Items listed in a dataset
☆ ☆ ☆ ☆ ☆
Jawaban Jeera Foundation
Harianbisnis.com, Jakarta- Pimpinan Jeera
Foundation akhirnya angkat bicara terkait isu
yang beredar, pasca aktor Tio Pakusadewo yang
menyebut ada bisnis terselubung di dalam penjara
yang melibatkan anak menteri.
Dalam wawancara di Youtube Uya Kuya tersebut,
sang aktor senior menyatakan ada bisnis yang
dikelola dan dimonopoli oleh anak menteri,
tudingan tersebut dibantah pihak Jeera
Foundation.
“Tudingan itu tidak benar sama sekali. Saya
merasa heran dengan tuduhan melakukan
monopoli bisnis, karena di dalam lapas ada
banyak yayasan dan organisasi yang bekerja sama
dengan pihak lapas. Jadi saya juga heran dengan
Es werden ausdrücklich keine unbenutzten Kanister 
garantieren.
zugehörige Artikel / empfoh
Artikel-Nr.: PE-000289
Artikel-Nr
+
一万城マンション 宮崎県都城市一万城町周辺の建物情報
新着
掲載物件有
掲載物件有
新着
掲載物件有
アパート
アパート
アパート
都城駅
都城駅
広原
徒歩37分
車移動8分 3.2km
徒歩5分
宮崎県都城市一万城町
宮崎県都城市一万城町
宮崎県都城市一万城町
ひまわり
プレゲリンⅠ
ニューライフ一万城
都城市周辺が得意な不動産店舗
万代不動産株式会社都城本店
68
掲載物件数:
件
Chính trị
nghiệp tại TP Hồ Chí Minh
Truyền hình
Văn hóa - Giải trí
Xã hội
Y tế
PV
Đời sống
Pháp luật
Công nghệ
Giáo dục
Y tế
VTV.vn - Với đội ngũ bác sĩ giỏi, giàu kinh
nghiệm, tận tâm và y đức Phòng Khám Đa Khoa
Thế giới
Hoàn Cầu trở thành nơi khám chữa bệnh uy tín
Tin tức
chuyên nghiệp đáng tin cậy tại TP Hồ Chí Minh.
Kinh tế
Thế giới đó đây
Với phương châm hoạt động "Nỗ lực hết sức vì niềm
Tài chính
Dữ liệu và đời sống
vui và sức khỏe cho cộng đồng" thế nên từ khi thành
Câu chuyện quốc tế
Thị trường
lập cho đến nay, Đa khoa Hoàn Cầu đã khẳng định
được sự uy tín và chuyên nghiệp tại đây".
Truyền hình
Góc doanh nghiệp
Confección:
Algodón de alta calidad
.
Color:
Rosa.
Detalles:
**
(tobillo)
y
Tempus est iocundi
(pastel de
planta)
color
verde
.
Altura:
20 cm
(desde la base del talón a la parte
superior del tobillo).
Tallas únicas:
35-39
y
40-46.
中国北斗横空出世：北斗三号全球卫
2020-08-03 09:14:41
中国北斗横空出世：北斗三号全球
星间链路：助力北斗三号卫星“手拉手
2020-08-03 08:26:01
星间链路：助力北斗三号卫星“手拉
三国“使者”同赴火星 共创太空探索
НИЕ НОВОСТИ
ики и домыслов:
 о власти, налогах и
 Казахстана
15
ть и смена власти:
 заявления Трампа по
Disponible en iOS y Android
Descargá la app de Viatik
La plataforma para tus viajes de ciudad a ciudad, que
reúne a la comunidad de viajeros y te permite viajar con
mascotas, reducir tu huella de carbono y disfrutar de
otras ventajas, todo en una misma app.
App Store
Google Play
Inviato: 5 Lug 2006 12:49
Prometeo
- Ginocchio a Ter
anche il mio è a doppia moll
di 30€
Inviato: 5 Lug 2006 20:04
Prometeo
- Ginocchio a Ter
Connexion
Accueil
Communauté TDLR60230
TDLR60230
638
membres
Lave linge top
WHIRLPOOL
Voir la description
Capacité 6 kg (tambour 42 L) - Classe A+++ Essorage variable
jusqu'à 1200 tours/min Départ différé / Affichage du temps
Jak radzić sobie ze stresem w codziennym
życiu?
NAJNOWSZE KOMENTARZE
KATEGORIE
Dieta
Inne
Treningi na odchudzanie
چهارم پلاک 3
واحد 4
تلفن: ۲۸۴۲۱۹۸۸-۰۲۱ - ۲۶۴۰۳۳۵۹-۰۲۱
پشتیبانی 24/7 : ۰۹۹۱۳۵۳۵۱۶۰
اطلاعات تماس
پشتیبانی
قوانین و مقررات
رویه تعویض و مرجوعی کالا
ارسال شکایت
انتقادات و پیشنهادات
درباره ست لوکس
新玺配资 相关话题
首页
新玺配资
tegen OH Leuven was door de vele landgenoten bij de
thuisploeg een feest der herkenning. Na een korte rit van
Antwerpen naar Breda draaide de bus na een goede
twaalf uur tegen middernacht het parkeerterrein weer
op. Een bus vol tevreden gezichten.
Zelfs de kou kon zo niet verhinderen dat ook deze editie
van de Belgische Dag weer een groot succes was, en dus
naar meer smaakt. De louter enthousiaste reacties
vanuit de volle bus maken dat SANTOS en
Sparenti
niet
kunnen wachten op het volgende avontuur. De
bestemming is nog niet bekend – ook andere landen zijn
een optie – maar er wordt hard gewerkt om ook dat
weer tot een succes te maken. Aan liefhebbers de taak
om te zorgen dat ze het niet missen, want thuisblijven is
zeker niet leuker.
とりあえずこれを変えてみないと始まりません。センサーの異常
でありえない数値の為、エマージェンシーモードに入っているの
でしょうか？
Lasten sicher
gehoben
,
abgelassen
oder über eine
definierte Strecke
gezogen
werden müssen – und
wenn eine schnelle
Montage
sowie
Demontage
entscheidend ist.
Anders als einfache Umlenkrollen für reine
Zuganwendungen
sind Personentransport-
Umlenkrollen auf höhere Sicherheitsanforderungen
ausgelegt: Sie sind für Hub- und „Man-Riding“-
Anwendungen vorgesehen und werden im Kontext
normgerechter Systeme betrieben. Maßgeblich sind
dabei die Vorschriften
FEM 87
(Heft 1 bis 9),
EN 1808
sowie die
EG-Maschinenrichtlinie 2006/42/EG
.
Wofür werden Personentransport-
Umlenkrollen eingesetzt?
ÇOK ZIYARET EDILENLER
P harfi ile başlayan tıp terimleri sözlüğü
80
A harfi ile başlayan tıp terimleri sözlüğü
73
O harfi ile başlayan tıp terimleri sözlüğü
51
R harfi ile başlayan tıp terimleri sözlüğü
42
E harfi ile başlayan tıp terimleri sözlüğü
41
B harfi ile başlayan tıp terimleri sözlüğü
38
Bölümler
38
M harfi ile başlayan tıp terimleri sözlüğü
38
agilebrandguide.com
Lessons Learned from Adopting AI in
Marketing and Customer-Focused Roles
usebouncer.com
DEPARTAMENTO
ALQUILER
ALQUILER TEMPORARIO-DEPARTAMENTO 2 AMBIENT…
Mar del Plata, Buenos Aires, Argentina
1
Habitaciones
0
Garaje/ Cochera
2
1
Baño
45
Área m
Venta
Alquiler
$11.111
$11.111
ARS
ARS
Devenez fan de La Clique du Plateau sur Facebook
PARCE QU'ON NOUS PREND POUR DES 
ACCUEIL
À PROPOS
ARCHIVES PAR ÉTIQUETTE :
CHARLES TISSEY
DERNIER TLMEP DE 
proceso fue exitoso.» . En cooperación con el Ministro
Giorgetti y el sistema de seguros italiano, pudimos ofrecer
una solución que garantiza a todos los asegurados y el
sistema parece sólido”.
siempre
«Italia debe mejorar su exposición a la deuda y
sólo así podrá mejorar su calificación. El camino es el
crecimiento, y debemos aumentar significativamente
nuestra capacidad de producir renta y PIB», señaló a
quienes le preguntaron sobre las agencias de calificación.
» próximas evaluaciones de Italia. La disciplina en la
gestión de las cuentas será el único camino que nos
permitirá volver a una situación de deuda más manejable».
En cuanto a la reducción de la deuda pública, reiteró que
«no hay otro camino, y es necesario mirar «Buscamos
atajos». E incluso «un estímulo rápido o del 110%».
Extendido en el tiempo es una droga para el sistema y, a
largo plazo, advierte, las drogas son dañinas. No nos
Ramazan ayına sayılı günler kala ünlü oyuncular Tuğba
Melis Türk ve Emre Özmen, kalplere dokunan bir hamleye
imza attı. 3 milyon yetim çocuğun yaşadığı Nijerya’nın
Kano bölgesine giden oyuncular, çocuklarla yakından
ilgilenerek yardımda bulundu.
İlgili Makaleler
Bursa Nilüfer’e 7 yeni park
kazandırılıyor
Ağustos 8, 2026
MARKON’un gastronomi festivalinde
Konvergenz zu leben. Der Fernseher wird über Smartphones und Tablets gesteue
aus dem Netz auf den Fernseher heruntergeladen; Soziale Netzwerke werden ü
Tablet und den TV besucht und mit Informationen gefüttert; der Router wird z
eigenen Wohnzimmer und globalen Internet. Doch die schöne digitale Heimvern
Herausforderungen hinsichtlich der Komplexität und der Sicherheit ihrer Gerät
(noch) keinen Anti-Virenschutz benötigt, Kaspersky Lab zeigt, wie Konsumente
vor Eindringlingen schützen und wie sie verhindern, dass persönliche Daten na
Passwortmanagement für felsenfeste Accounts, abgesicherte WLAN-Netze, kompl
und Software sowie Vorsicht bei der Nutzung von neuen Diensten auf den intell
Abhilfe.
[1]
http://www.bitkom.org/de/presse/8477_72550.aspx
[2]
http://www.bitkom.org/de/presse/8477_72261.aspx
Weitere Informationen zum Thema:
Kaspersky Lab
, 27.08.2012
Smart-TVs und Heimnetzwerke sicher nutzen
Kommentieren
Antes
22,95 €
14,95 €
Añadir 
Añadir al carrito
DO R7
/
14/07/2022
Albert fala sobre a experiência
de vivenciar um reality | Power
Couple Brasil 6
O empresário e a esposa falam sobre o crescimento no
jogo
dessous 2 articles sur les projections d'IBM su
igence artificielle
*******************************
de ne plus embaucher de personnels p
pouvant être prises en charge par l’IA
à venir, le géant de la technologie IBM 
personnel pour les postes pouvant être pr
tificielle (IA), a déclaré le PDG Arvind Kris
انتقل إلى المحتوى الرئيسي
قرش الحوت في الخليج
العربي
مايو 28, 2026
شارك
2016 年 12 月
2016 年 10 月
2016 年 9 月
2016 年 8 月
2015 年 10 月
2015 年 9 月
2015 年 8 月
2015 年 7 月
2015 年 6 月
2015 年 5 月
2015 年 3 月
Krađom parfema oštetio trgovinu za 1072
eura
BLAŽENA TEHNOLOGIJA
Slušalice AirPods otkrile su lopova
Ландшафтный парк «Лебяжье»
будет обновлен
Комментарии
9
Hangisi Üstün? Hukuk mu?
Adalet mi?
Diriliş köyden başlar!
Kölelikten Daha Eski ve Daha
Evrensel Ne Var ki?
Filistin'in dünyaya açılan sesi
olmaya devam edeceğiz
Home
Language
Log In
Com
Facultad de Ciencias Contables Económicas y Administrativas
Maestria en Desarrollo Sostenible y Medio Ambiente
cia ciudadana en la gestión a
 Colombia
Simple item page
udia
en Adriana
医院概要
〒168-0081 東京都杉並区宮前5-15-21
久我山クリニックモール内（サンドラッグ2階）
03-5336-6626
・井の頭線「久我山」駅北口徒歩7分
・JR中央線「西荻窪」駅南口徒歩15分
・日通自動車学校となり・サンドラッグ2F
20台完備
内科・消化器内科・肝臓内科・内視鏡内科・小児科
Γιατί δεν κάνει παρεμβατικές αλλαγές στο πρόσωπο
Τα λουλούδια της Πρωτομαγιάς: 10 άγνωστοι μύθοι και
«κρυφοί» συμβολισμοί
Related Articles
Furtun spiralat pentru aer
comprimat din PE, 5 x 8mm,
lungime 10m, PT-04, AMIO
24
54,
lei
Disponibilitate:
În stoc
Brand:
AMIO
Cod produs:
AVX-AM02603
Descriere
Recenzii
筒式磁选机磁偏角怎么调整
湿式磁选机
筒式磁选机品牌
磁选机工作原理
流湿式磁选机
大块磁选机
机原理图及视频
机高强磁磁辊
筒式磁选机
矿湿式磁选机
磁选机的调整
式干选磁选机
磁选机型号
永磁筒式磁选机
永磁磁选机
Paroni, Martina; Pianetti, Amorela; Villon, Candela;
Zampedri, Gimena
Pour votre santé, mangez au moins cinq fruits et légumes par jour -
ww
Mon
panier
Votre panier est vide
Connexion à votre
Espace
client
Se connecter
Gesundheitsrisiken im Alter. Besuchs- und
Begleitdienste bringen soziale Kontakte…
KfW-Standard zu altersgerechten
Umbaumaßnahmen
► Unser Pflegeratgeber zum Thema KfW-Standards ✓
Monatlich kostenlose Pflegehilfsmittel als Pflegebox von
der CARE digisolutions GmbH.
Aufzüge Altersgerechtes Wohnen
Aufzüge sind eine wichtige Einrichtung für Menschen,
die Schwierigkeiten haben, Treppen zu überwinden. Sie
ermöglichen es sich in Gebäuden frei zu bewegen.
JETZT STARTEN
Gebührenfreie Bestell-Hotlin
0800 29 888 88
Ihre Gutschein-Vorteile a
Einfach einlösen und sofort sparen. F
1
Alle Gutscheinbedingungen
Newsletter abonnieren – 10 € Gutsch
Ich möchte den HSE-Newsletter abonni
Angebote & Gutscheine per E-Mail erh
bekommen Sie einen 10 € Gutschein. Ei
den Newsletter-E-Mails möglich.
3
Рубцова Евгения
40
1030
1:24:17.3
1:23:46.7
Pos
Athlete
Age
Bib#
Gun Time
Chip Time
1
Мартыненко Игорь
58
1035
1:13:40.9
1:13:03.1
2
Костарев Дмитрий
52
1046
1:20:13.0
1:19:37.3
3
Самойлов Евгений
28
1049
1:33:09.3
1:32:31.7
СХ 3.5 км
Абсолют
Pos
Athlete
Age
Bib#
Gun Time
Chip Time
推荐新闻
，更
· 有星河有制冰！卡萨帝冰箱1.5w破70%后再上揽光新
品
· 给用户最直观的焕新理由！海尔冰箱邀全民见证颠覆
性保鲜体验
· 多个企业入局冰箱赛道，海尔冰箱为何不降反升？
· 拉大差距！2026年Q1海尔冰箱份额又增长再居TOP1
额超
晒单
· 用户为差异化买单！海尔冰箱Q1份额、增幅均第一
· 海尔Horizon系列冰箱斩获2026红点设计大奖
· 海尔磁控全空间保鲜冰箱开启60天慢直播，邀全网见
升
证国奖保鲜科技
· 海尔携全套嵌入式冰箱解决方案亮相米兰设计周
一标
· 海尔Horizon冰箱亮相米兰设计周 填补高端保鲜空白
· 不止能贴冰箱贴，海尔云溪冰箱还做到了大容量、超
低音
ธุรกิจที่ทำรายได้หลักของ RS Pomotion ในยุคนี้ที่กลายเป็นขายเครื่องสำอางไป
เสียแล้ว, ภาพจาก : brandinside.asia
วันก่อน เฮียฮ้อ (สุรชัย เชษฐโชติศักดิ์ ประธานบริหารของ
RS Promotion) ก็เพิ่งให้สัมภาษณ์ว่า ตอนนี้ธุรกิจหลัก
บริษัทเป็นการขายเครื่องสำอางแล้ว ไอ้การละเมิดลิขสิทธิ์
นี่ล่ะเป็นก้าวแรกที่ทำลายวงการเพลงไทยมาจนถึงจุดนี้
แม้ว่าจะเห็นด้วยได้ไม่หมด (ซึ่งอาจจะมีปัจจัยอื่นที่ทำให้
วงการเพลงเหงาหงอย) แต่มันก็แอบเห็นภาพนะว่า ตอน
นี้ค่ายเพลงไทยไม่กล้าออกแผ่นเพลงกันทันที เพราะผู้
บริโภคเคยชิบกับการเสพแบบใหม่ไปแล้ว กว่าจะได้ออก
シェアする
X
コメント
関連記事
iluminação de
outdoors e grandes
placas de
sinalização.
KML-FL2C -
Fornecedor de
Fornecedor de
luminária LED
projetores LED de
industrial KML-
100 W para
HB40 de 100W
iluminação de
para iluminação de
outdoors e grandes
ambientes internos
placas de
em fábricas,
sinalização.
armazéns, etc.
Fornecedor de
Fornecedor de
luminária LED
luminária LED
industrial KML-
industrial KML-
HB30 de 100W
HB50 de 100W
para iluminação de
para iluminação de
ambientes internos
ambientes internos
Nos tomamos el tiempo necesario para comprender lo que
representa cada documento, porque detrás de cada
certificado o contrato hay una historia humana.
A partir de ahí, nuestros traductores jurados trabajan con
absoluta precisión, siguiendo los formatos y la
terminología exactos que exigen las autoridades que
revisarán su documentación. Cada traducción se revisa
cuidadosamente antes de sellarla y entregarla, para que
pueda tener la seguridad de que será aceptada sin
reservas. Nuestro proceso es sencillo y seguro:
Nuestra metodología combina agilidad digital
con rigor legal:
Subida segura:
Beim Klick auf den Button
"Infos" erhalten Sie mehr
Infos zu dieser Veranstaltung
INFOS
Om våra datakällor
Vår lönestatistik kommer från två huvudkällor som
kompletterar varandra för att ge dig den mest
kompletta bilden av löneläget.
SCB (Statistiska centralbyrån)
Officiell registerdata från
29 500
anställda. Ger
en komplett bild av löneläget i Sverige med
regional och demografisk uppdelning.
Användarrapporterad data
☆ ☆ ☆ ☆ ☆
**Problem statement**
Recast the lines from the first one through the line containing "mascotas, reducir tu" as a Markdown table with the columns Row and Line, omitting blank lines.

**Task response**
| Row | Line |
|---|---|
| 1 | Jawaban Jeera Foundation |
| 2 | Harianbisnis.com, Jakarta- Pimpinan Jeera |
| 3 | Foundation akhirnya angkat bicara terkait isu |
| 4 | yang beredar, pasca aktor Tio Pakusadewo yang |
| 5 | menyebut ada bisnis terselubung di dalam penjara |
| 6 | yang melibatkan anak menteri. |
| 7 | Dalam wawancara di Youtube Uya Kuya tersebut, |
| 8 | sang aktor senior menyatakan ada bisnis yang |
| 9 | dikelola dan dimonopoli oleh anak menteri, |
| 10 | tudingan tersebut dibantah pihak Jeera |
| 11 | Foundation. |
| 12 | “Tudingan itu tidak benar sama sekali. Saya |
| 13 | merasa heran dengan tuduhan melakukan |
| 14 | monopoli bisnis, karena di dalam lapas ada |
| 15 | banyak yayasan dan organisasi yang bekerja sama |
| 16 | dengan pihak lapas. Jadi saya juga heran dengan |
| 17 | Es werden ausdrücklich keine unbenutzten Kanister  |
| 18 | garantieren. |
| 19 | zugehörige Artikel / empfoh |
| 20 | Artikel-Nr.: PE-000289 |
| 21 | Artikel-Nr |
| 22 | + |
| 23 | 一万城マンション 宮崎県都城市一万城町周辺の建物情報 |
| 24 | 新着 |
| 25 | 掲載物件有 |
| 26 | 掲載物件有 |
| 27 | 新着 |
| 28 | 掲載物件有 |
| 29 | アパート |
| 30 | アパート |
| 31 | アパート |
| 32 | 都城駅 |
| 33 | 都城駅 |
| 34 | 広原 |
| 35 | 徒歩37分 |
| 36 | 車移動8分 3.2km |
| 37 | 徒歩5分 |
| 38 | 宮崎県都城市一万城町 |
| 39 | 宮崎県都城市一万城町 |
| 40 | 宮崎県都城市一万城町 |
| 41 | ひまわり |
| 42 | プレゲリンⅠ |
| 43 | ニューライフ一万城 |
| 44 | 都城市周辺が得意な不動産店舗 |
| 45 | 万代不動産株式会社都城本店 |
| 46 | 68 |
| 47 | 掲載物件数: |
| 48 | 件 |
| 49 | Chính trị |
| 50 | nghiệp tại TP Hồ Chí Minh |
| 51 | Truyền hình |
| 52 | Văn hóa - Giải trí |
| 53 | Xã hội |
| 54 | Y tế |
| 55 | PV |
| 56 | Đời sống |
| 57 | Pháp luật |
| 58 | Công nghệ |
| 59 | Giáo dục |
| 60 | Y tế |
| 61 | VTV.vn - Với đội ngũ bác sĩ giỏi, giàu kinh |
| 62 | nghiệm, tận tâm và y đức Phòng Khám Đa Khoa |
| 63 | Thế giới |
| 64 | Hoàn Cầu trở thành nơi khám chữa bệnh uy tín |
| 65 | Tin tức |
| 66 | chuyên nghiệp đáng tin cậy tại TP Hồ Chí Minh. |
| 67 | Kinh tế |
| 68 | Thế giới đó đây |
| 69 | Với phương châm hoạt động "Nỗ lực hết sức vì niềm |
| 70 | Tài chính |
| 71 | Dữ liệu và đời sống |
| 72 | vui và sức khỏe cho cộng đồng" thế nên từ khi thành |
| 73 | Câu chuyện quốc tế |
| 74 | Thị trường |
| 75 | lập cho đến nay, Đa khoa Hoàn Cầu đã khẳng định |
| 76 | được sự uy tín và chuyên nghiệp tại đây". |
| 77 | Truyền hình |
| 78 | Góc doanh nghiệp |
| 79 | Confección: |
| 80 | Algodón de alta calidad |
| 81 | . |
| 82 | Color: |
| 83 | Rosa. |
| 84 | Detalles: |
| 85 | ** |
| 86 | (tobillo) |
| 87 | y |
| 88 | Tempus est iocundi |
| 89 | (pastel de |
| 90 | planta) |
| 91 | color |
| 92 | verde |
| 93 | . |
| 94 | Altura: |
| 95 | 20 cm |
| 96 | (desde la base del talón a la parte |
| 97 | superior del tobillo). |
| 98 | Tallas únicas: |
| 99 | 35-39 |
| 100 | y |
| 101 | 40-46. |
| 102 | 中国北斗横空出世：北斗三号全球卫 |
| 103 | 2020-08-03 09:14:41 |
| 104 | 中国北斗横空出世：北斗三号全球 |
| 105 | 星间链路：助力北斗三号卫星“手拉手 |
| 106 | 2020-08-03 08:26:01 |
| 107 | 星间链路：助力北斗三号卫星“手拉 |
| 108 | 三国“使者”同赴火星 共创太空探索 |
| 109 | НИЕ НОВОСТИ |
| 110 | ики и домыслов: |
| 111 |  о власти, налогах и |
| 112 |  Казахстана |
| 113 | 15 |
| 114 | ть и смена власти: |
| 115 |  заявления Трампа по |
| 116 | Disponible en iOS y Android |
| 117 | Descargá la app de Viatik |
| 118 | La plataforma para tus viajes de ciudad a ciudad, que |
| 119 | reúne a la comunidad de viajeros y te permite viajar con |
| 120 | mascotas, reducir tu huella de carbono y disfrutar de |